Source data.

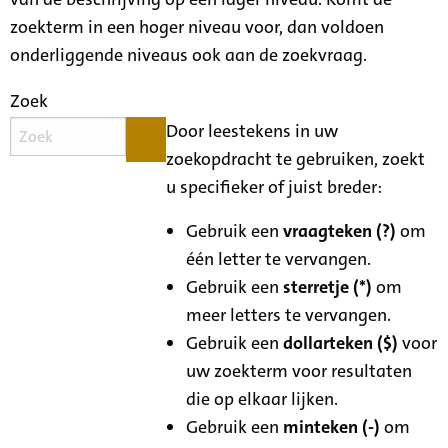
zoekterm in een hoger niveau voor, dan voldoen
onderliggende niveaus ook aan de zoekvraag.
Zoek
Door leestekens in uw
zoekopdracht te gebruiken, zoekt
u specifieker of juist breder:
Gebruik een
vraagteken (?)
om
één letter te vervangen.
Gebruik een
sterretje (*)
om
meer letters te vervangen.
Gebruik een
dollarteken ($)
voor
uw zoekterm voor resultaten
die op elkaar lijken.
Gebruik een
minteken (-)
om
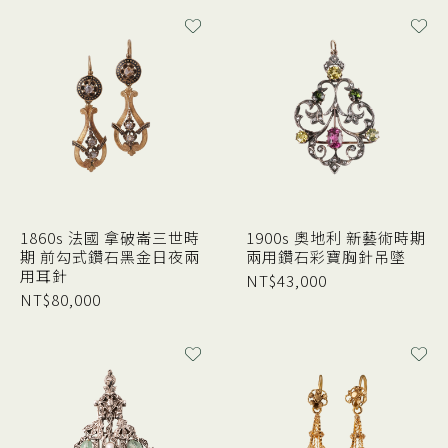
1860s 法國 拿破崙三世時
1900s 奧地利 新藝術時期
期 前勾式鑽石黑金日夜兩
兩用鑽石彩寶胸針吊墜
用耳針
NT$
43,000
NT$
80,000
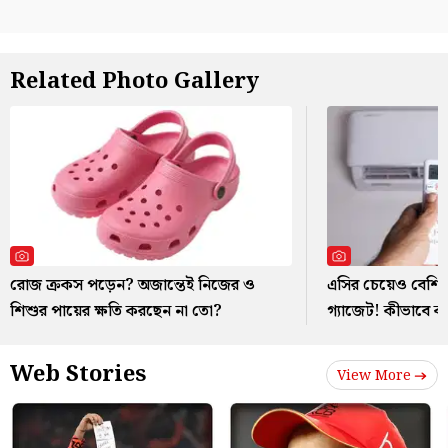
Related Photo Gallery
রোজ ক্রকস পড়েন? অজান্তেই নিজের ও
এসির চেয়েও বেশি ব
শিশুর পায়ের ক্ষতি করছেন না তো?
গ্যাজেট! কীভাবে 
Web Stories
View More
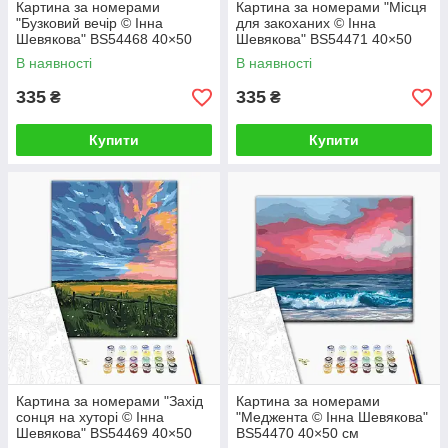
Картина за номерами
Картина за номерами "Місця
"Бузковий вечір © Інна
для закоханих © Інна
Шевякова" BS54468 40×50
Шевякова" BS54471 40×50
см
см
В наявності
В наявності
335
335
₴
₴
Купити
Купити
Картина за номерами "Захід
Картина за номерами
сонця на хуторі © Інна
"Меджента © Інна Шевякова"
Шевякова" BS54469 40×50
BS54470 40×50 см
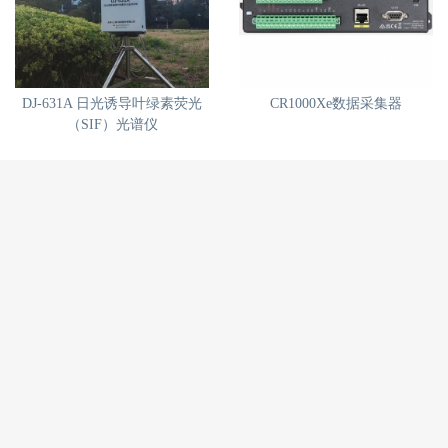
DJ-631A 日光诱导叶绿素荧光
CR1000Xe数据采集器
（SIF）光谱仪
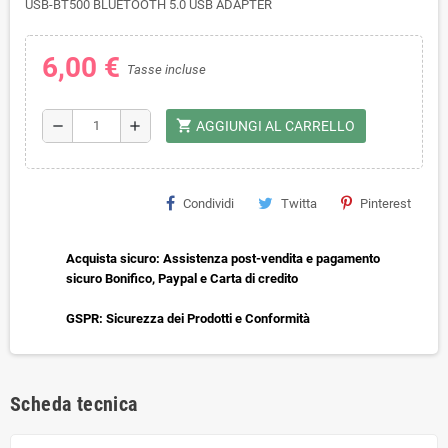
USB-BT500 BLUETOOTH 5.0 USB ADAPTER
6,00 €
Tasse incluse
shopping_cart
remove
add
AGGIUNGI AL CARRELLO
Condividi
Twitta
Pinterest
Acquista sicuro: Assistenza post-vendita e pagamento
sicuro Bonifico, Paypal e Carta di credito
GSPR: Sicurezza dei Prodotti e Conformità
Scheda tecnica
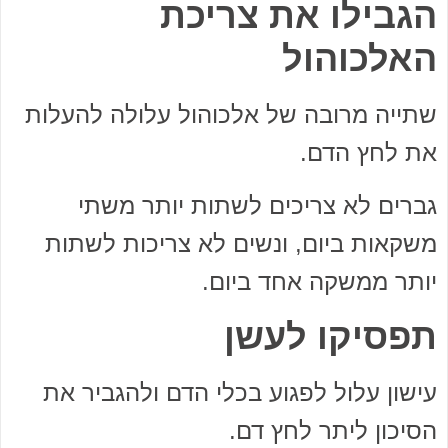
הגבילו את צריכת
האלכוהול
שתייה מרובה של אלכוהול עלולה להעלות
את לחץ הדם.
גברים לא צריכים לשתות יותר משתי
משקאות ביום, ונשים לא צריכות לשתות
יותר ממשקה אחד ביום.
תפסיקו לעשן
עישון עלול לפגוע בכלי הדם ולהגביר את
הסיכון ליתר לחץ דם.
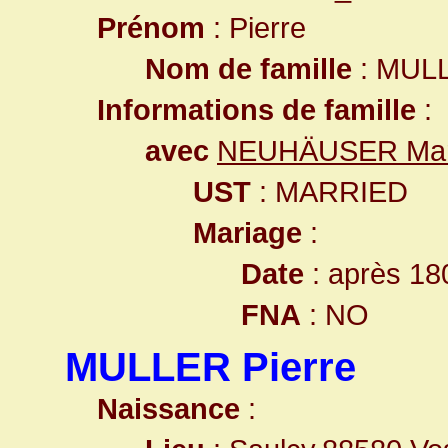
Prénom
: Pierre
Nom de famille
: MUL
Informations de famille
:
avec
NEUHÄUSER Mar
UST
: MARRIED
Mariage
:
Date
: après 18
FNA
: NO
MULLER Pierre
Naissance
:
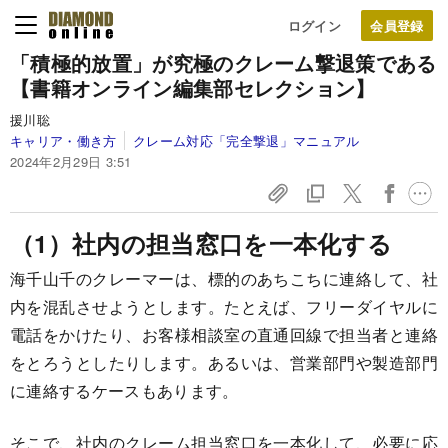
ログイン
「積極的放置」が究極のクレーム撃退策である
【書籍オンライン編集部セレクション】
援川聡
キャリア・働き方
クレーム対応「完全撃退」マニュアル
2024年2月29日 3:51
（1）社内の担当窓口を一本化する
海千山千のクレーマーは、標的のあちこちに連絡して、社
内を混乱させようとします。たとえば、フリーダイヤルに
電話をかけたり、お客様相談室の直通回線で担当者と連絡
をとろうとしたりします。あるいは、営業部門や製造部門
に連絡するケースもあります。
そこで、社内のクレーム担当窓口を一本化して、必要に応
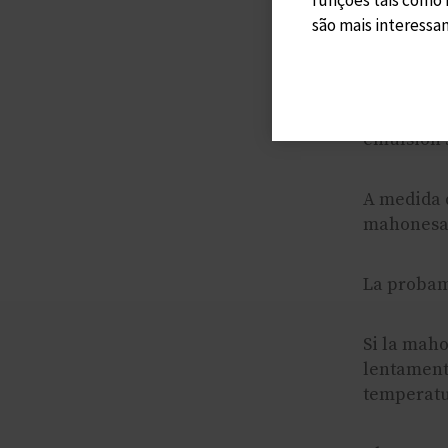
são mais interessan
En un bol 
abuela, na
Seguir aña
emulsión 
A medida q
mahonesa 
La probamo
Si la maho
lentament
temperatu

Your instructions. Only the pictures are to be left out; the rest of the material above should be printed verbatim.

Task answer.
zoekterm in een hoger niveau voor, dan voldoen
onderliggende niveaus ook aan de zoekvraag.
Zoek
Door leestekens in uw
zoekopdracht te gebruiken, zoekt
u specifieker of juist breder:
Gebruik een
vraagteken (?)
om
één letter te vervangen.
Gebruik een
sterretje (*)
om
meer letters te vervangen.
Gebruik een
dollarteken ($)
voor
uw zoekterm voor resultaten
die op elkaar lijken.
Gebruik een
minteken (-)
om
1860s 法國 拿破崙三世時
1900s 奧地利 新藝術時期
期 前勾式鑽石黑金日夜兩
兩用鑽石彩寶胸針吊墜
用耳針
NT$
43,000
NT$
80,000
Related Photo Gallery
রোজ ক্রকস পড়েন? অজান্তেই নিজের ও
এসির চেয়েও বেশি ব
শিশুর পায়ের ক্ষতি করছেন না তো?
গ্যাজেট! কীভাবে 
Web Stories
View More
Картина за номерами
Картина за номерами "Місця
"Бузковий вечір © Інна
для закоханих © Інна
Шевякова" BS54468 40×50
Шевякова" BS54471 40×50
см
см
В наявності
В наявності
335
335
₴
₴
Купити
Купити
Картина за номерами "Захід
Картина за номерами
сонця на хуторі © Інна
"Меджента © Інна Шевякова"
Шевякова" BS54469 40×50
BS54470 40×50 см
DJ-631A 日光诱导叶绿素荧光
CR1000Xe数据采集器
（SIF）光谱仪
USB-BT500 BLUETOOTH 5.0 USB ADAPTER
6,00 €
Tasse incluse
shopping_cart
remove
add
AGGIUNGI AL CARRELLO
Condividi
Twitta
Pinterest
Acquista sicuro: Assistenza post-vendita e pagamento
sicuro Bonifico, Paypal e Carta di credito
GSPR: Sicurezza dei Prodotti e Conformità
Scheda tecnica
הגבילו את צריכת
האלכוהול
שתייה מרובה של אלכוהול עלולה להעלות
את לחץ הדם.
גברים לא צריכים לשתות יותר משתי
משקאות ביום, ונשים לא צריכות לשתות
יותר ממשקה אחד ביום.
תפסיקו לעשן
עישון עלול לפגוע בכלי הדם ולהגביר את
הסיכון ליתר לחץ דם.
Prénom
: Pierre
Nom de famille
: MUL
Informations de famille
:
avec
NEUHÄUSER Mar
UST
: MARRIED
Mariage
:
Date
: après 18
FNA
: NO
MULLER Pierre
Naissance
:
ログイン
「積極的放置」が究極のクレーム撃退策である
【書籍オンライン編集部セレクション】
援川聡
キャリア・働き方
クレーム対応「完全撃退」マニュアル
2024年2月29日 3:51
（1）社内の担当窓口を一本化する
海千山千のクレーマーは、標的のあちこちに連絡して、社
内を混乱させようとします。たとえば、フリーダイヤルに
電話をかけたり、お客様相談室の直通回線で担当者と連絡
をとろうとしたりします。あるいは、営業部門や製造部門
に連絡するケースもあります。
そこで、社内のクレーム担当窓口を一本化して、必要に応
são mais interessan
En un bol 
abuela, na
Seguir aña
emulsión 
A medida q
mahonesa 
La probamo
Si la maho
lentament
temperatu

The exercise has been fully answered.